Annotation records:
↓
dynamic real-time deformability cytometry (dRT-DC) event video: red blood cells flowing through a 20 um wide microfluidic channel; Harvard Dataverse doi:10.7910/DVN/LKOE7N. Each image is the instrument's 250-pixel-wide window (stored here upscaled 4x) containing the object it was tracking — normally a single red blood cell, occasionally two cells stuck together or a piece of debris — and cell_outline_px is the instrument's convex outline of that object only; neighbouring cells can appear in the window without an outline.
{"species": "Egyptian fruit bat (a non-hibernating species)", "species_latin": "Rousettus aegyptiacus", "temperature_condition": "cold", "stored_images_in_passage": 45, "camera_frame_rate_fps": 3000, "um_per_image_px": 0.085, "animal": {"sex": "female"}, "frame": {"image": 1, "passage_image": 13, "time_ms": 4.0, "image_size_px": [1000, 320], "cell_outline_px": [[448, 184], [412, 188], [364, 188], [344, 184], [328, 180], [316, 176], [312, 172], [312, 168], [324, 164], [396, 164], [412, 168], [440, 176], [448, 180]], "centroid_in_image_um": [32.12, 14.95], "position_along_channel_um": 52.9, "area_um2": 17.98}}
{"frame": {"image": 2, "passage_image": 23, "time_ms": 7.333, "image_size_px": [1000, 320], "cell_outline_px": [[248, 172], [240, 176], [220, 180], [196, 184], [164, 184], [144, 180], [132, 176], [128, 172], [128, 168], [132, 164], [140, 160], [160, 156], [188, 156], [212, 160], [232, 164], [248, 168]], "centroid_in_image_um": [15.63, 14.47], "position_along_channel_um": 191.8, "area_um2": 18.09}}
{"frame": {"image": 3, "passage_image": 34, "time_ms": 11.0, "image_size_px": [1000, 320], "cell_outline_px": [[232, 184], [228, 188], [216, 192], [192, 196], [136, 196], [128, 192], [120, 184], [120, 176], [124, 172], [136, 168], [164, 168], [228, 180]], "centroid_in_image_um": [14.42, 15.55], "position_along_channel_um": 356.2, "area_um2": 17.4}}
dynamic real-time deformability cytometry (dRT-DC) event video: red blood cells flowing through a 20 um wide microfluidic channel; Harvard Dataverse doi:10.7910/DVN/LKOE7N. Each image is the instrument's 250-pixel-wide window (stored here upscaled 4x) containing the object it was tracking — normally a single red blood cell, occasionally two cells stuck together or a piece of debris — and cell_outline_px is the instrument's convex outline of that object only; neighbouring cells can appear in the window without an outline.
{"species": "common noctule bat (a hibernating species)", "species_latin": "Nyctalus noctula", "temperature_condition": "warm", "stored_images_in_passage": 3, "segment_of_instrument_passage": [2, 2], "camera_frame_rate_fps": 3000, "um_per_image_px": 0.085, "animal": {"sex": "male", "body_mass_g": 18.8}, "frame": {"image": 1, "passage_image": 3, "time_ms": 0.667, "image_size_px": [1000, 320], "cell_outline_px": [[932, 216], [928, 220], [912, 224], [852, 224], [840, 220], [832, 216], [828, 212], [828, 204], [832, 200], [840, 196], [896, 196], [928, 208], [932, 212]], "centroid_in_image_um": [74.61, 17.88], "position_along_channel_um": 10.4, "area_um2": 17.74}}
↑
Each entry above is to be printed again exactly.

dynamic real-time deformability cytometry (dRT-DC) event video: red blood cells flowing through a 20 um wide microfluidic channel; Harvard Dataverse doi:10.7910/DVN/LKOE7N. Each image is the instrument's 250-pixel-wide window (stored here upscaled 4x) containing the object it was tracking — normally a single red blood cell, occasionally two cells stuck together or a piece of debris — and cell_outline_px is the instrument's convex outline of that object only; neighbouring cells can appear in the window without an outline.
{"species": "Egyptian fruit bat (a non-hibernating species)", "species_latin": "Rousettus aegyptiacus", "temperature_condition": "cold", "stored_images_in_passage": 45, "camera_frame_rate_fps": 3000, "um_per_image_px": 0.085, "animal": {"sex": "female"}, "frame": {"image": 1, "passage_image": 13, "time_ms": 4.0, "image_size_px": [1000, 320], "cell_outline_px": [[448, 184], [412, 188], [364, 188], [344, 184], [328, 180], [316, 176], [312, 172], [312, 168], [324, 164], [396, 164], [412, 168], [440, 176], [448, 180]], "centroid_in_image_um": [32.12, 14.95], "position_along_channel_um": 52.9, "area_um2": 17.98}}
{"frame": {"image": 2, "passage_image": 23, "time_ms": 7.333, "image_size_px": [1000, 320], "cell_outline_px": [[248, 172], [240, 176], [220, 180], [196, 184], [164, 184], [144, 180], [132, 176], [128, 172], [128, 168], [132, 164], [140, 160], [160, 156], [188, 156], [212, 160], [232, 164], [248, 168]], "centroid_in_image_um": [15.63, 14.47], "position_along_channel_um": 191.8, "area_um2": 18.09}}
{"frame": {"image": 3, "passage_image": 34, "time_ms": 11.0, "image_size_px": [1000, 320], "cell_outline_px": [[232, 184], [228, 188], [216, 192], [192, 196], [136, 196], [128, 192], [120, 184], [120, 176], [124, 172], [136, 168], [164, 168], [228, 180]], "centroid_in_image_um": [14.42, 15.55], "position_along_channel_um": 356.2, "area_um2": 17.4}}
dynamic real-time deformability cytometry (dRT-DC) event video: red blood cells flowing through a 20 um wide microfluidic channel; Harvard Dataverse doi:10.7910/DVN/LKOE7N. Each image is the instrument's 250-pixel-wide window (stored here upscaled 4x) containing the object it was tracking — normally a single red blood cell, occasionally two cells stuck together or a piece of debris — and cell_outline_px is the instrument's convex outline of that object only; neighbouring cells can appear in the window without an outline.
{"species": "common noctule bat (a hibernating species)", "species_latin": "Nyctalus noctula", "temperature_condition": "warm", "stored_images_in_passage": 3, "segment_of_instrument_passage": [2, 2], "camera_frame_rate_fps": 3000, "um_per_image_px": 0.085, "animal": {"sex": "male", "body_mass_g": 18.8}, "frame": {"image": 1, "passage_image": 3, "time_ms": 0.667, "image_size_px": [1000, 320], "cell_outline_px": [[932, 216], [928, 220], [912, 224], [852, 224], [840, 220], [832, 216], [828, 212], [828, 204], [832, 200], [840, 196], [896, 196], [928, 208], [932, 212]], "centroid_in_image_um": [74.61, 17.88], "position_along_channel_um": 10.4, "area_um2": 17.74}}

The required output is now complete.